### THE PROBLEM
Every line containing the string "four" is to be copied from the records.

### RECORDS SUPPLIED
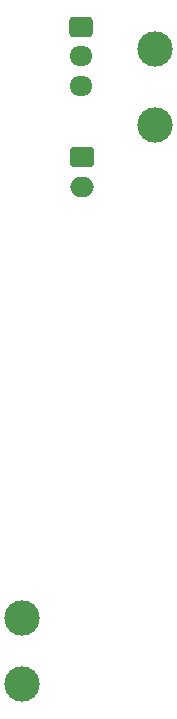
<source format=gbs>
G04 #@! TF.GenerationSoftware,KiCad,Pcbnew,7.0.10*
G04 #@! TF.CreationDate,2024-05-01T16:26:18+02:00*
G04 #@! TF.ProjectId,microscope,6d696372-6f73-4636-9f70-652e6b696361,rev?*
G04 #@! TF.SameCoordinates,Original*
G04 #@! TF.FileFunction,Soldermask,Bot*
G04 #@! TF.FilePolarity,Negative*
%FSLAX46Y46*%
G04 Gerber Fmt 4.6, Leading zero omitted, Abs format (unit mm)*
G04 Created by KiCad (PCBNEW 7.0.10) date 2024-05-01 16:26:18*
%MOMM*%
%LPD*%
G01*
G04 APERTURE LIST*
G04 Aperture macros list*
%AMRoundRect*
0 Rectangle with rounded corners*
0 $1 Rounding radius*
0 $2 $3 $4 $5 $6 $7 $8 $9 X,Y pos of 4 corners*
0 Add a 4 corners polygon primitive as box body*
4,1,4,$2,$3,$4,$5,$6,$7,$8,$9,$2,$3,0*
0 Add four circle primitives for the rounded corners*
1,1,$1+$1,$2,$3*
1,1,$1+$1,$4,$5*
1,1,$1+$1,$6,$7*
1,1,$1+$1,$8,$9*
0 Add four rect primitives between the rounded corners*
20,1,$1+$1,$2,$3,$4,$5,0*
20,1,$1+$1,$4,$5,$6,$7,0*
20,1,$1+$1,$6,$7,$8,$9,0*
20,1,$1+$1,$8,$9,$2,$3,0*%
G04 Aperture macros list end*
%ADD10RoundRect,0.250000X-0.750000X0.600000X-0.750000X-0.600000X0.750000X-0.600000X0.750000X0.600000X0*%
%ADD11O,2.000000X1.700000*%
%ADD12RoundRect,0.250000X-0.725000X0.600000X-0.725000X-0.600000X0.725000X-0.600000X0.725000X0.600000X0*%
%ADD13O,1.950000X1.700000*%
%ADD14C,3.000000*%
G04 APERTURE END LIST*
D10*
X99450000Y-90500000D03*
D11*
X99450000Y-93000000D03*
D12*
X99425000Y-79450000D03*
D13*
X99425000Y-81950000D03*
X99425000Y-84450000D03*
D14*
X94400000Y-135100000D03*
X105700000Y-81300000D03*
X105700000Y-87800000D03*
X94400000Y-129500000D03*
M02*

</source>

### RESPONSE AREA
0 Add four circle primitives for the rounded corners*
0 Add four rect primitives between the rounded corners*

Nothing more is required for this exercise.